At Tenstorrent, we believe the future of computing must be open, which is why our interns don't just watch from the sidelines - they help build the core of it. We provide a "code-to-career" pipeline where students collaborate with industry experts to solve high-stakes problems in RISC-V and AI hardware-software co-design. By joining us, you are taking an internship to democratize high-performance computers that are accessible to everyone.
As a CPU Performance Architect Intern at Tenstorrent, you will join a team of world-class CPU designers and performance architects to shape the future of high-performance computing. You will research emerging CPU workloads, analyze their impact on next-generation CPUs, accelerators, and build innovative solutions that maximize hardware performance.
This role is on-site, based in our Santa Clara, CA office.
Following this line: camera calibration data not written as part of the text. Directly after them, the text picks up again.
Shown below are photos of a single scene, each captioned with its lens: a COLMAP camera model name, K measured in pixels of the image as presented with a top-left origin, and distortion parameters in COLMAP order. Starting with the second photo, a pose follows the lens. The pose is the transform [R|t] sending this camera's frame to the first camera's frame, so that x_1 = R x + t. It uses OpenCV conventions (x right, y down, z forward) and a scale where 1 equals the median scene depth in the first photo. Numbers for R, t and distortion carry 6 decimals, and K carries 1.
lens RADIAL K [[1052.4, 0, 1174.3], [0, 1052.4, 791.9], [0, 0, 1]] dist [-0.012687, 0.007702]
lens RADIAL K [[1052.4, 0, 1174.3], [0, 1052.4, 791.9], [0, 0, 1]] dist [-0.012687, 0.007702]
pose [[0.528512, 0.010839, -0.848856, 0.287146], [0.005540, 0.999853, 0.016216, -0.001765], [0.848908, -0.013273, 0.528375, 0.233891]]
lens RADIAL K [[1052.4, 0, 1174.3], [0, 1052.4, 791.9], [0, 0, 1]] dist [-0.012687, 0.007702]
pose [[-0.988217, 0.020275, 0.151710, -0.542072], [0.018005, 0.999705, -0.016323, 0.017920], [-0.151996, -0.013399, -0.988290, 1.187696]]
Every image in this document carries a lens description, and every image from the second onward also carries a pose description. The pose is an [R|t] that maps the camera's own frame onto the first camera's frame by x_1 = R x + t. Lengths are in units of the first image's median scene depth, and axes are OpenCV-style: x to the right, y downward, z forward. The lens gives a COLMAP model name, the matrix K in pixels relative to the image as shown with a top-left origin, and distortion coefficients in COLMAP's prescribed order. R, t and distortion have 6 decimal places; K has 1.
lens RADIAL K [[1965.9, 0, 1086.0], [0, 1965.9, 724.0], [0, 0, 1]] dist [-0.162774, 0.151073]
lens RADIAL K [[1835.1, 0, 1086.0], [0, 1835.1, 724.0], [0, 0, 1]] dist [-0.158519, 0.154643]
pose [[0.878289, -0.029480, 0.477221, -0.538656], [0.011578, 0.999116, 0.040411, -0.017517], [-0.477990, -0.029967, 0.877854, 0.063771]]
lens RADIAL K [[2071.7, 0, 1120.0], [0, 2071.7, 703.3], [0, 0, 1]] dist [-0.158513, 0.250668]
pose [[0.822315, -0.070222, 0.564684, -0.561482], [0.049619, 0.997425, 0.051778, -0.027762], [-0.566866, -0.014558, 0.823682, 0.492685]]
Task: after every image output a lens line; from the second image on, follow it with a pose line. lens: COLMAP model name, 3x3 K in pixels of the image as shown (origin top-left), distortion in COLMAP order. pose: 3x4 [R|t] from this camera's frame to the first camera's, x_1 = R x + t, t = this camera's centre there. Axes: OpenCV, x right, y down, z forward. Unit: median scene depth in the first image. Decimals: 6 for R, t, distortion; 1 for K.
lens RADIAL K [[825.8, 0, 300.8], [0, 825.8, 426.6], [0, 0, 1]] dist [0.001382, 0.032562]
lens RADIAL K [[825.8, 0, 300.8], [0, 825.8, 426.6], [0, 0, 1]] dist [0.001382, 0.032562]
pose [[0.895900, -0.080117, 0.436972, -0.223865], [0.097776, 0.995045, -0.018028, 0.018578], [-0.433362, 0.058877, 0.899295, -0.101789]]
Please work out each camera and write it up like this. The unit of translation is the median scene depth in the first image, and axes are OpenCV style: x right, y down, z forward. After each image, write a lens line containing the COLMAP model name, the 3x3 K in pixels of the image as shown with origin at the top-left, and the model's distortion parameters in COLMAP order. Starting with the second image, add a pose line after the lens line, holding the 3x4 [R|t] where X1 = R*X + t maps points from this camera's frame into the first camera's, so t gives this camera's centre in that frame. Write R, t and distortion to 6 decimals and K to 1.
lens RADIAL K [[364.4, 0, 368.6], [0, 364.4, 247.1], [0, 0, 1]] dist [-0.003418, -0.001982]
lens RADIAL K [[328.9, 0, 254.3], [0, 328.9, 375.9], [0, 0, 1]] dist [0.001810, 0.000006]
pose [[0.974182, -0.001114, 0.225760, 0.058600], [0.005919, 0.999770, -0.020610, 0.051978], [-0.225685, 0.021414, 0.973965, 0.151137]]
We may also consider remote candidates on a case-by-case basis.
Who You Are
- Currently pursuing a Ph.D. in Computer Architecture, Parallel Computing Artificial Intelligence/ Machine Learning, or a related field, with a strong publication record.
- Strong foundation in computer organization, computer architecture, parallel computation and digital logic design.
- Hands-on with Linux, performance and power profiling tools, Silicon PMU profiling, and hardware performance counters.
- Proficient in Shell scripting, Python, and C++, with experience in PyTorch, benchmarking, and targeted microbenchmarks.
- Strong familiarity with modern AI productivity workflows, with the ability to effectively use AI tools.
What We Need
- Conduct deep research into cutting-edge CPU application trends, workload characterization, and advanced performance and power modeling techniques.
- Build robust profiling, automation, and visualization tools that accelerate workload analysis and streamline production workflows.
- Identify microarchitectural bottlenecks, reduce workloads for efficient simulation, and leverage hardware-software co-design principles to propose hardware-aware optimizations.
- Enable and optimize critical CPU workloads, utilizing advanced parallel computation techniques to unlock the full potential of Tenstorrent hardware and contribute novel research or patentable ideas.
What You Will Learn
- How CPU workload analysis informs next-generation accelerator architecture and performance strategy.
- Practical approaches to workload characterization, reduction, performance modeling, and simulation at scale.
- How to profile, analyze, and optimize real-world software, ranging from industry-standard SPEC CPU benchmarks to emerging agentic AI workloads across hardware and software boundaries.
- Techniques for identifying performance bottlenecks and optimizing the execution of multi-agent AI systems on modern microarchitectures.
- How CPU designers, performance architects, and software teams work together to turn analysis into product impact.
USA Hiring Timelines
This internship opportunity is available throughout our 3 terms with the following corresponding recruitment cycles:
- Winter Term: Jan-Apr work term, Sept-Dec recruit.
- Summer Term: May-Aug work term, Oct-Apr recruit.
- Fall Term: Sept-Dec work term, Jan-Aug recruit.
Please note these timelines are for reference only. Actual timelines may vary.
Tenstorrent offers a highly competitive compensation package and benefits, and we are an equal opportunity employer.